Question: Me and my buds do a lot of mountain camping. Last time we were at the top of Humphrey’s Peak near Flagstaff we got into a discussion about whether the day lasts longer on a mountain. Seems like it should, because you must see an earlier sunrise and a later sunset when you’re up that high. But we had no idea just how much longer. I’m sure there’s a way to work that out. Any ideas? — JS, Phoenix, AZ
Answer: You are correct. All things being equal, the day does last slightly longer on a mountaintop. And I say “all things being equal” because, unless you’re on a lone peak, there’s usually other mountains surrounding you that will delay sunrise or hasten sunset.
The photo above was taken after sunset, as you can see from the local terrain. But at the tops of those cumulonimbus clouds the Sun has yet to set. I’d estimate those clouds top-out around 12,000 m (39,000 ft), about average for cumulonimbus. For comparison, Humphrey’s Peak has a height of 3852 m (12,637 feet).
It’s quite easy to calculate how much longer the daylight lasts on a mountaintop. I’ll use Humphrey’s Peak for my example. The graphic below shows the geometry. For clarity, the height of the mountain (H) is exaggerated compared to the size of the Earth.

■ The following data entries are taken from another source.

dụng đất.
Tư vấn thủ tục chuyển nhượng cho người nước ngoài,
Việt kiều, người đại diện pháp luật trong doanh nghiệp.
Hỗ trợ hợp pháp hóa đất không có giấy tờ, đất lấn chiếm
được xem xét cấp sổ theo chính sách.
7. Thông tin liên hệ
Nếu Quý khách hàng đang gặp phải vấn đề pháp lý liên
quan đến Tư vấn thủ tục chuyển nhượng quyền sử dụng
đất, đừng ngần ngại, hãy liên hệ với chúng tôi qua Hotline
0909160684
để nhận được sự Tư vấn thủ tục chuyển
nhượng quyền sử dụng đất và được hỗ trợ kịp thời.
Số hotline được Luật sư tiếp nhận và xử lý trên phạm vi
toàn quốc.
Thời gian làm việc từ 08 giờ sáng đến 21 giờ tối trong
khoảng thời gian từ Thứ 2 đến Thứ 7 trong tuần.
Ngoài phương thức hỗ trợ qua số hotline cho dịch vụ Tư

The average radius of the Earth is R = 6371 km. We’ll start by using the Pythagorean Theorem to calculate D, the distance to the horizon as measured from the summit:
D = √[(6371 km + 3.852 km)2 – (6371 km)2] = 222 km
For an average-height person standing at sea level, the distance to the horizon is only 4.6 km. So with 222 km distance the sunrise must be earlier, and the sunset later. How much longer depends on angle θ, which is how many degrees below horizontal you can see:
θ = tan-1(222 km/6371 km) = 2.0°
Since the Sun moves through the sky at 15°/hour the day will be lengthened by:
ΔT = 2×2°/(15°/hour) = 0.27 hours = 16 minutes
And if we define “daytime” as starting when the Sun is totally above the horizon, and ending when it first touches the horizon, then another effect adds even more daytime: atmospheric refraction. When you “see” the Sun sitting right on the horizon, it can actually be as much as 0.5° below the horizon depending on atmospheric conditions. Since the Sun itself has an apparent diameter of 0.5°, this adds another:
ΔT = 2(0.5°)/(15°/hour) = 0.07 hours = 4 minutes
of daylight. And refraction happens whether you’re on a mountaintop or at sea level, but you must have an unimpeded view of the horizon for this effect to matter.
Not like you’re going to notice these slight differences. There’s a usable amount of light well before dawn and after dusk — at least between astronomical dawn and dusk. So no need to calculate ΔT for your next outing … you’ll know when it’s time to pitch camp or brew the coffee whatever your altitude.